Weniger blasenverdächtig ist derzeit Südeuropa, aber auch entsprechend fragil. «In Märkten wie Spanien steht die Erholung erst am Anfang», sagt Bart Gysens, Immobilienanalyst bei Morgan Stanley. Gemäss Maklergruppe sind besonders in Portugal, Spanien und Italien zwar Schnäppchenpreise omnipräsent, doch die wirtschaftliche Zukunft offen. In Italien hofft die Immobilienbranche nach drei Rezessionen seit der Finanzkrise 2008 auf wieder anziehende Geschäfte. Ein Abverkauf im grossen Stil lässt die Transaktionsvolumen anziehen. Ausländische Anleger beäugen das Angebot sorgfältig. Zusätzlich könnte ein Gesetz, börsenkotierte Immobilienfonds in Italien attraktiver zu machen, für frischen Wind im Immobilien-Sektor sorgen. Aktuell gibt es nur zwei Immofonds an der Börse in Mailand kotiert, dafür aber viele italienische Immobilienholdings – so wie auch an der Börse Frankfurt und der London Stock Exchange. Eine attraktive Möglichkeit für Anleger ist hier der ETF (LYMEH) von Lyxor auf den FTSE EPRA NAREIT Developed Europe Index. Damit kauft man sich mit nur einer Transaktion die führenden Immobilienholdings Europas ins Depot. Der ETF hat eine starke Ausrichtung auf britische, französische und deutsche Immobilienaktien. Auch vier Schweizer Werte sind inklusive: PSP, Mobimo, Allreal und SPS.

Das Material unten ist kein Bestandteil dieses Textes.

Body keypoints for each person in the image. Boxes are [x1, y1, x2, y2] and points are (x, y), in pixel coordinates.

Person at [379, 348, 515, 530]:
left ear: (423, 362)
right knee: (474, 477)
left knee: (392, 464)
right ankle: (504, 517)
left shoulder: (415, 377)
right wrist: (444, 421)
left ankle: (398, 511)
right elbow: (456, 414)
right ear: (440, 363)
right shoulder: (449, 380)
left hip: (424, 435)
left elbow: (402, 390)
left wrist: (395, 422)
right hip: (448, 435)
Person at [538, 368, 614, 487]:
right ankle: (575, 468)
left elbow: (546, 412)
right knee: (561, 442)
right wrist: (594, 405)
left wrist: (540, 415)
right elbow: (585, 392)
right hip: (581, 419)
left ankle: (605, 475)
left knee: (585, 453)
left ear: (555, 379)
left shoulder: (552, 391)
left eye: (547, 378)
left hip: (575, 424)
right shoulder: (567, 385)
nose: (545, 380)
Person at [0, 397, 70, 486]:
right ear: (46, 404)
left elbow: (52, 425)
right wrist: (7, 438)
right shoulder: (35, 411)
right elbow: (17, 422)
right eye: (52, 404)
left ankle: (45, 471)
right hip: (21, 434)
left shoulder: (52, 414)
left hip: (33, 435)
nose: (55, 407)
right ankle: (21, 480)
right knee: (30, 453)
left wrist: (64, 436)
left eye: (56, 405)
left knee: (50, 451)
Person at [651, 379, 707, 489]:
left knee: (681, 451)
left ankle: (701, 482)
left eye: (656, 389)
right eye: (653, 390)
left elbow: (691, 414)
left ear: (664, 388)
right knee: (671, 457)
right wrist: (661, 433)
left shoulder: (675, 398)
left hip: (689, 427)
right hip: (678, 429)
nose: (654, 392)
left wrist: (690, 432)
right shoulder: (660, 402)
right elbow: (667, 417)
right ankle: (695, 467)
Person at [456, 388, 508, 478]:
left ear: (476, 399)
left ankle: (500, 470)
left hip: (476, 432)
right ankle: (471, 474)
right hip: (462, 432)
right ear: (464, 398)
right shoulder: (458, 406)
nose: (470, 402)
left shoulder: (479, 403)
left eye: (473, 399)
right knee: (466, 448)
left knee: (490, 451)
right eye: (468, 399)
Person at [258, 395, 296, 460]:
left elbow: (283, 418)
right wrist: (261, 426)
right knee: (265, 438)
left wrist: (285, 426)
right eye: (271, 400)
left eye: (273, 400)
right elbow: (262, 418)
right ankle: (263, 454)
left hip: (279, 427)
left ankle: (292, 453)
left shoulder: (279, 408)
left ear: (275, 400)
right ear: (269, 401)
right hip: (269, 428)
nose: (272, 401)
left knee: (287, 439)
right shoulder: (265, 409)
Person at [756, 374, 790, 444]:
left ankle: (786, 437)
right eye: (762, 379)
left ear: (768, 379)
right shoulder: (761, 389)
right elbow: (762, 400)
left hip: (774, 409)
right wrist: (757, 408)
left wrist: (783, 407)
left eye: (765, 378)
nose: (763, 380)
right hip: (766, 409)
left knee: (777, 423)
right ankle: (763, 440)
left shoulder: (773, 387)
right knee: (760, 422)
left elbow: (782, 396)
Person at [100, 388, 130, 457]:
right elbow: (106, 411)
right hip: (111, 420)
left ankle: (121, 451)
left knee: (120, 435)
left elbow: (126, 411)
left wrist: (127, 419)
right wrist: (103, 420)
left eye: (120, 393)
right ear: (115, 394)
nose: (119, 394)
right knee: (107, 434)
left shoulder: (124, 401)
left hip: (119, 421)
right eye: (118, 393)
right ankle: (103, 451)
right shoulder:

Indirekte Möglichkeiten attraktiv

Auch wer keine Direktanlage in Immobilien plant, kann unterdessen mithilfe von Wertschriften zielgerichtet am Immobilienmarkt partizipieren. So bieten Strukturierte Produkte und ETFs eine Vielzahl an Möglichkeiten: Risikoaverse Anleger sollten sich Kapitalschutzprodukte wie VUSRE mit Immobilienbezug ansehen. Wer chancenorientiert ist und Schweiz-Ausrichtung möchte, setzt bevorzugt auf Anlageprodukte mit Bezug zum SXI Real Estate Index. Dieser reflektiert zwölf Aktien (u.a. Allreal, HIAG, Mobimo, SPS) aus dem Bereich Liegenschaftsverwaltung bzw. Liegenschaftsholdings. Der Vorteil des Tracker-Zertifikats sowie des ETF auf diesen Index ist die tägliche Handelbarkeit, tiefe Gebühren, Risikodiversifikation und hohe Transparenz. In der unten aufgeführten Tabelle finden Privatanleger die derzeit besten Produkte für eine Partizipation im Immobilienmarkt. Diese können im Falle eines Falles auch wieder rasch verkauft werden, ohne wochenlange Käuferverhandlungen über Makler. «Etwas mehr Sorge bereiten mir all die Privatpersonen, welche zu Anlagezwecken Eigenheime kaufen und weitervermieten, dies oft noch mit Libor-Hypotheken», erklärt Immobilienexperte Sconamiglio. Dort kann nicht einfach der «Verkaufen»-Button angeklickt werden.